SECTARIAN ATROCITIES

Nuri al-Maliki
Nuri al-Maliki

Glimpses of the savagery of this sectarianism have multiplied as the Islamic State in Iraq and the Levant (ISIL), an al Qaeda splinter group which aims to carve out a Caliphate in the heart of the Middle East, captured a string of north and central Iraqi cities in June.

One video posted by ISIL shows its fighters storming the house of an old man and accusing him and his two young sons of fighting in the Iraqi army under Nuri al-Maliki, the Shi’ite Islamist prime minister.

As the captives dig their own graves, a fighter taunts them, “You’re tired, Yes? Dig, dig more, where is Maliki to come and save you? Why did you join Maliki’s army?”

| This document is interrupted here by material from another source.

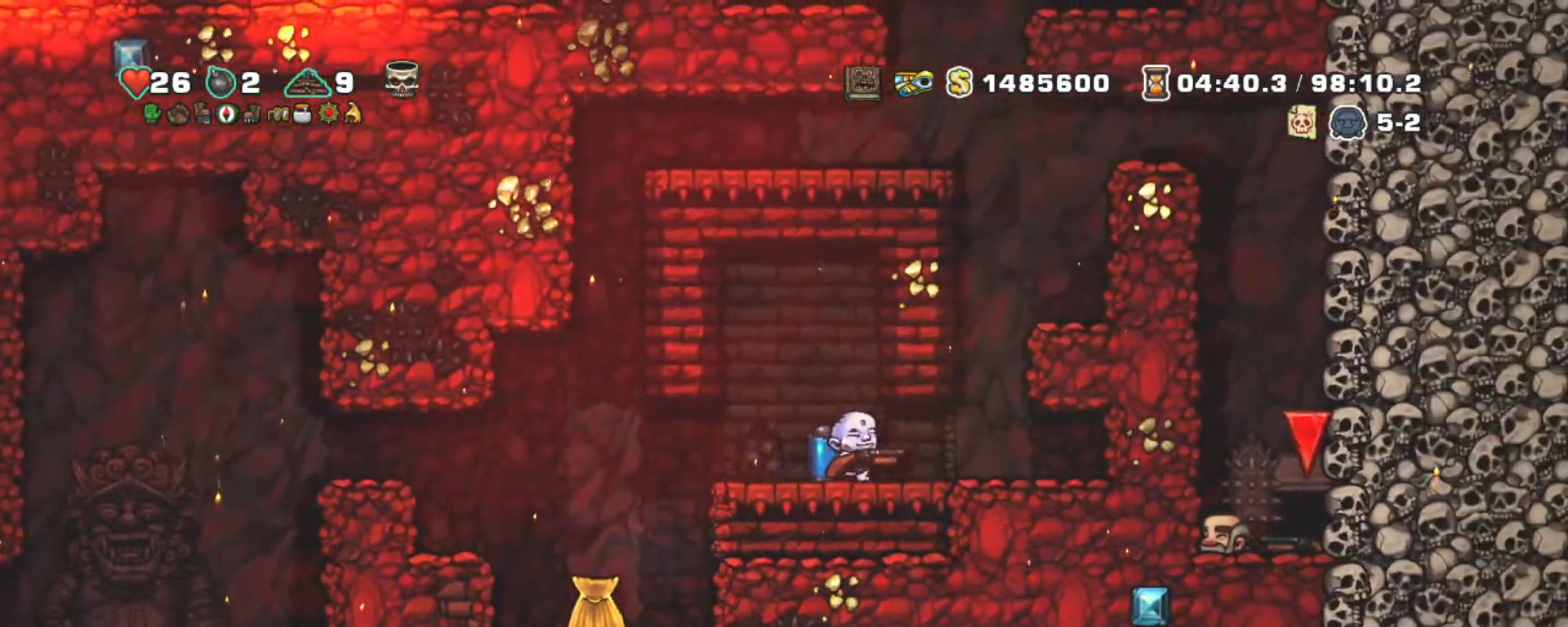
{"keys": ["shift", "z"], "events": [[167, "z", "down"], [233, "left", "down"], [233, "right", "up"], [283, "left", "up"], [283, "z", "up"], [333, "z", "down"]]}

The old man implores comrades to repent and break ranks with the army, saying: “Look at me, I am digging my own grave, they came to my home and took me”. The video ends abruptly with what looks like the swish of a blade falling upon the victim and a one-word caption: “slaughtered”.

An ISIL leader reached by Reuters via Skype makes clear this brutality is a considered policy as his movement builds its cross-border Islamic State.

“We will deal with Maliki’s followers and his filthy state according to righteous Islamic law”, he says. “Whoever comes to us repentant before we have the upper hand upon him, will be one of us; but the one who insists in fighting us and on his infidelity and apostasy, he’ll have to face the consequences”.

Disowned even by al-Qaeda, ISIL has taken hate speech to a new level in Iraq, denouncing Shi’ites as “dogs of Maliki”, or as “reviled and impure rejectionists (rafadah)”.

They proclaim that “death is the only language the Shi’ite Marjaiyah (clerical leaders) and their rotten gangs understand”.

 

BOTH SIDES

The Shi’ite side has responded in kind, posting videos of Sunnis being executed. In one, groups of men shot randomly, some in the head, lie next to each other in what appears to be a room with blood splashed on the wall and bullet holes everywhere.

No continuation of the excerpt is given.